For many baking recipes, you want an extended reaction, so that the rising doesn’t take place all at once.
Baking powder addresses this problem because it is “double acting” – it has different ingredients that create CO2 gas at different stages of the baking process.
All baking powders contain sodium bicarbonate (just like baking soda). But baking powder also contains two acids. One of these acids is called monocalcium phosphate. Monocalcium phosphate doesn’t react with the sodium bicarbonate while it’s dry. But as soon as the baking powder is stirred into a wet dough or batter, the two ingredients begin to react, releasing bubbles of CO2 and causing chemical leavening.
But to extend the chemical leavening process, baking powder also contains a second acid, either sodium acid pyrophosphate or sodium aluminum sulfate. Neither of these acids react with sodium bicarbonate until they are both: A) wet (i.e., stirred into the batter) and B) hot.
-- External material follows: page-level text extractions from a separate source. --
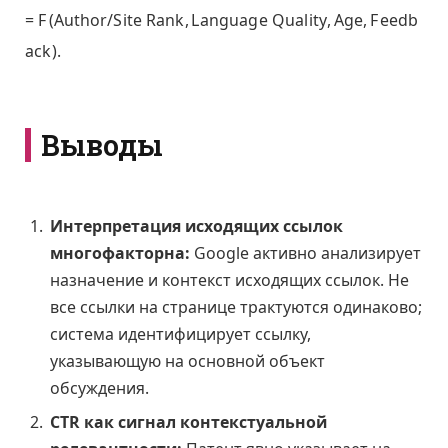
=
F
(
A
u
t
h
o
r
/
S
i
t
e
R
a
n
k
,
L
a
n
g
u
a
g
e
Q
u
a
l
i
t
y
,
A
g
e
,
F
e
e
d
b
a
c
k
)
.
Выводы
Интерпретация исходящих ссылок
многофакторна:
Google активно анализирует
назначение и контекст исходящих ссылок. Не
все ссылки на странице трактуются одинаково;
система идентифицирует ссылку,
указывающую на основной объект
обсуждения.
CTR как сигнал контекстуальной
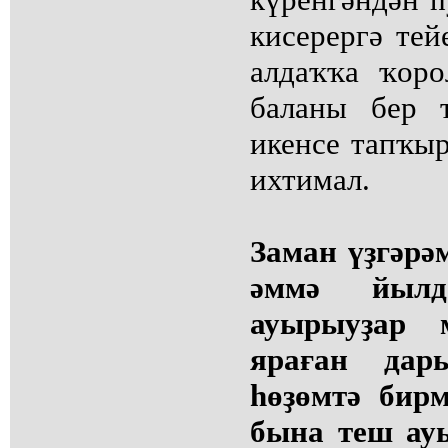
кисерергә те
алдаҡҡа ҡор
баланы бер 
икенсе тапҡы
ихтимал.
Заман үҙгәрәм
әммә йылд
ауырыуҙар м
яраған дар
һөҙөмтә бир
бына теш ау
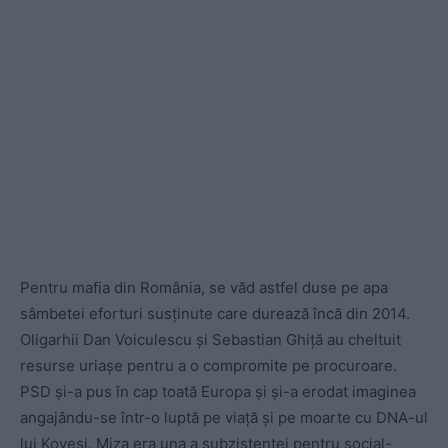
Pentru mafia din România, se văd astfel duse pe apa
sâmbetei eforturi susținute care durează încă din 2014.
Oligarhii Dan Voiculescu și Sebastian Ghiță au cheltuit
resurse uriașe pentru a o compromite pe procuroare.
PSD și-a pus în cap toată Europa și și-a erodat imaginea
angajându-se într-o luptă pe viață și pe moarte cu DNA-ul
lui Kovesi. Miza era una a subzistenței pentru social-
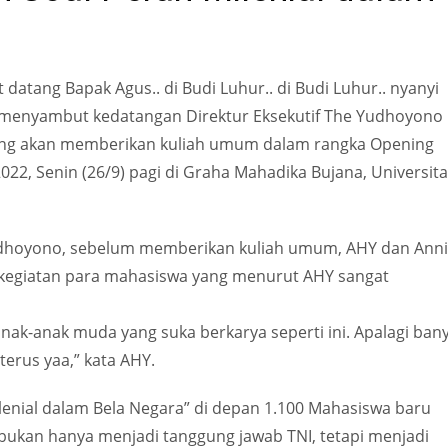
datang Bapak Agus.. di Budi Luhur.. di Budi Luhur.. nyanyi
menyambut kedatangan Direktur Eksekutif The Yudhoyono
yang akan memberikan kuliah umum dalam rangka Opening
22, Senin (26/9) pagi di Graha Mahadika Bujana, Universit
Yudhoyono, sebelum memberikan kuliah umum, AHY dan Ann
it kegiatan para mahasiswa yang menurut AHY sangat
t anak-anak muda yang suka berkarya seperti ini. Apalagi ban
erus yaa,” kata AHY.
nial dalam Bela Negara” di depan 1.100 Mahasiswa baru
bukan hanya menjadi tanggung jawab TNI, tetapi menjadi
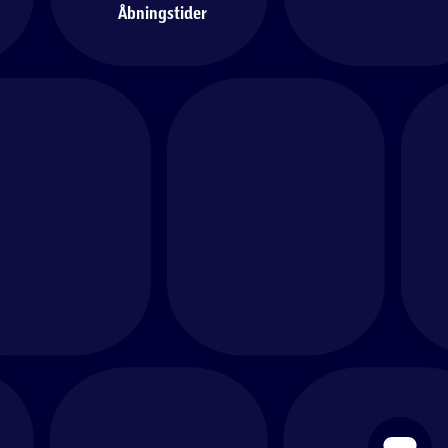
Åbningstider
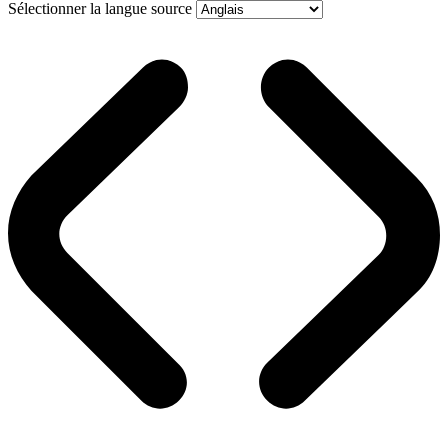
Sélectionner la langue source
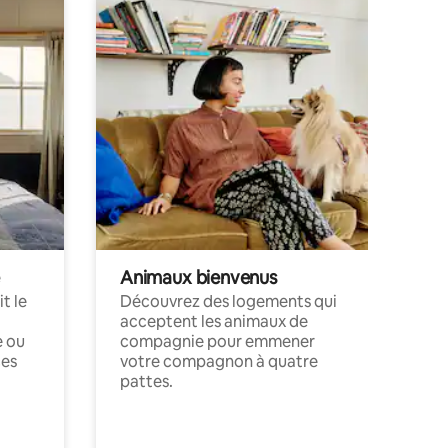
Animaux bienvenus
t le
Découvrez des logements qui
acceptent les animaux de
e ou
compagnie pour emmener
ces
votre compagnon à quatre
pattes.
.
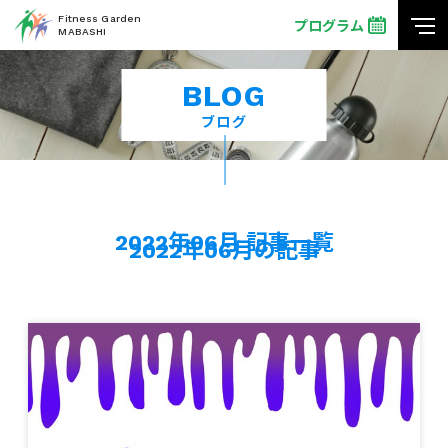
Fitness Garden
プログラム
MABASHI
BLOG
ブログ
2022年06月 記事一覧
2022年06月の記事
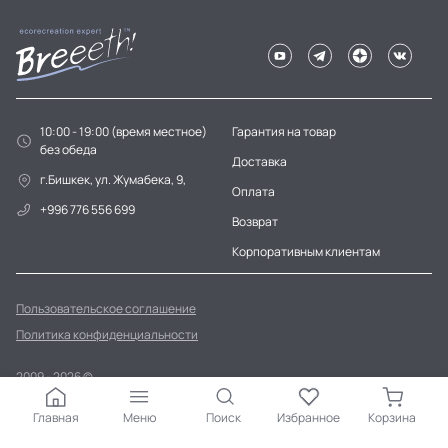
10:00 - 19:00 (время местное)
Гарантия на товар
без обеда
Доставка
г.Бишкек, ул. Жумабека, 9,
Оплата
+996 776 556 699
Возврат
Корпоративным клиентам
Пользовательское соглашение
Политика конфиденциальности
2009 - 2026 ©
ТОО «Home Ecology Center (Хоум Иколэджи Сэнтэ)» БИН 190640023562
Главная
Меню
Поиск
Избранное
Корзина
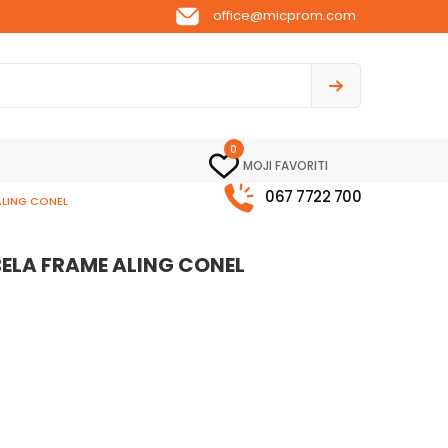
office@micprom.com
0
MOJI FAVORITI
067 7722 700
ALING CONEL
BELA FRAME ALING CONEL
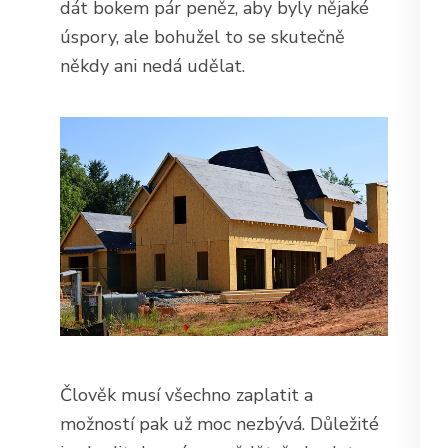
dát bokem pár peněz, aby byly nějaké
úspory, ale bohužel to se skutečně
někdy ani nedá udělat.
Člověk musí všechno zaplatit a
možností pak už moc nezbývá. Důležité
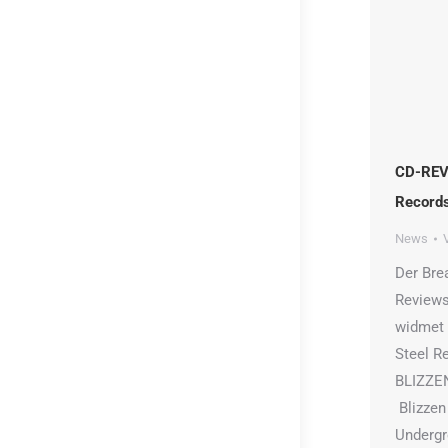
CD-REVI
Records
News
Der Bre
Reviews
widmet 
Steel R
BLIZZEN
Blizzen 
Undergr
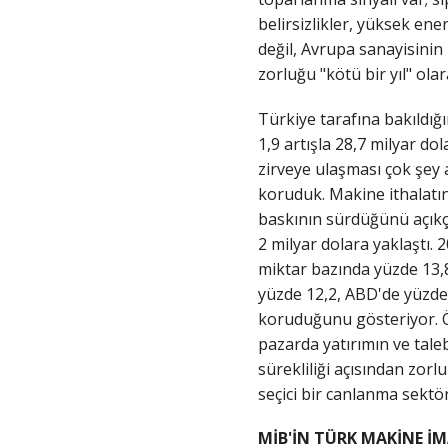
belirsizlikler, yüksek ene
değil, Avrupa sanayisinin
zorluğu "kötü bir yıl" ola
Türkiye tarafına bakıldığı
1,9 artışla 28,7 milyar do
zirveye ulaşması çok şey 
koruduk. Makine ithalatın
baskının sürdüğünü açıkça
2 milyar dolara yaklaştı. 
miktar bazında yüzde 13,8
yüzde 12,2, ABD'de yüzde 
koruduğunu gösteriyor. Ö
pazarda yatırımın ve taleb
sürekliliği açısından zor
seçici bir canlanma sektö
MİB'İN TÜRK MAKİNE İ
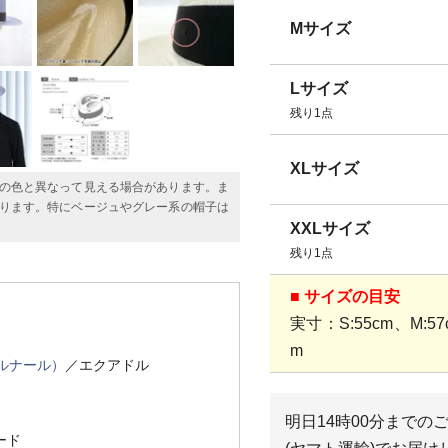
Mサイズ
Lサイズ
残り1点
XLサイズ
の色と異なって見える場合があります。ま
ります。特にベージュやグレー系の帽子は
XXLサイズ
残り1点
■ サイズの目安
実寸：S:55cm、M:57c
m
ベルナール）
／エクアドル
明日
14時00分
までの
ード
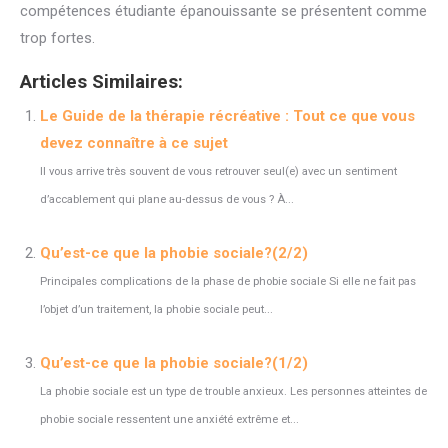
compétences étudiante épanouissante se présentent comme
trop fortes.
Articles Similaires:
Le Guide de la thérapie récréative : Tout ce que vous
devez connaître à ce sujet
Il vous arrive très souvent de vous retrouver seul(e) avec un sentiment
d’accablement qui plane au-dessus de vous ? À...
Qu’est-ce que la phobie sociale?(2/2)
Principales complications de la phase de phobie sociale Si elle ne fait pas
l’objet d’un traitement, la phobie sociale peut...
Qu’est-ce que la phobie sociale?(1/2)
La phobie sociale est un type de trouble anxieux. Les personnes atteintes de
phobie sociale ressentent une anxiété extrême et...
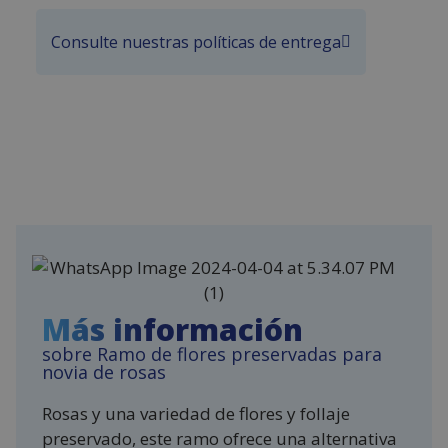
Consulte nuestras políticas de entrega
Más información
sobre Ramo de flores preservadas para
novia de rosas
Rosas y una variedad de flores y follaje
preservado, este ramo ofrece una alternativa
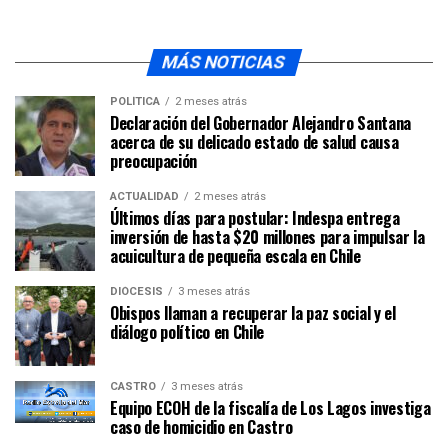
MÁS NOTICIAS
POLÍTICA
2 meses atrás
Declaración del Gobernador Alejandro Santana
acerca de su delicado estado de salud causa
preocupación
ACTUALIDAD
2 meses atrás
Últimos días para postular: Indespa entrega
inversión de hasta $20 millones para impulsar la
acuicultura de pequeña escala en Chile
DIÓCESIS
3 meses atrás
Obispos llaman a recuperar la paz social y el
diálogo político en Chile
CASTRO
3 meses atrás
Equipo ECOH de la fiscalía de Los Lagos investiga
caso de homicidio en Castro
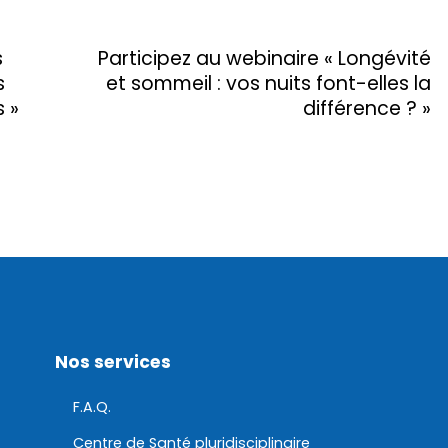
s
Participez au webinaire « Longévité
s
et sommeil : vos nuits font-elles la
s »
différence ? »
Nos services
F.A.Q.
Centre de Santé pluridisciplinaire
In other words, sodium acid pyrophosphate and sodium aluminum sulfate won’t start reacting with the sodium bicarbonate until after you’ve put the dough or batter in the oven. This means that the batter rises for a longer period of time, making lots of bubbles (and a fluffier cake, muffin, or whatever).
At some point during the baking process, the liquid foam of rising batter becomes a solid foam, because the batter “sets.” This is one reason eggs are so common in baking recipes.
The proteins in eggs become irreversibly denatured when exposed to heat (i.e., the proteins unfold and cannot refold into their original shape). These altered egg proteins essentially give the liquid foam a solid structure, allowing it to hold its shape.
By comparison, in recipes that use yeast as a leavening agent, the gluten proteins in flour serve a role similar to that of egg proteins in most chemically-leavened baked goods in the sense that they help to trap air bubbles until the dough sets. (That’s why bread flour has more protein than cake flour.)
Note: Special thanks go to Keith Harris, an associate professor in the Food, Bioprocessing and Nutrition Sciences Department at NC State and all-around food chemistry enthusiast. He explained baking soda and baking powder to me in very accessible terms. He gets credit for everything I got right here – but I’ll take credit for any mistakes that slipped through the cracks.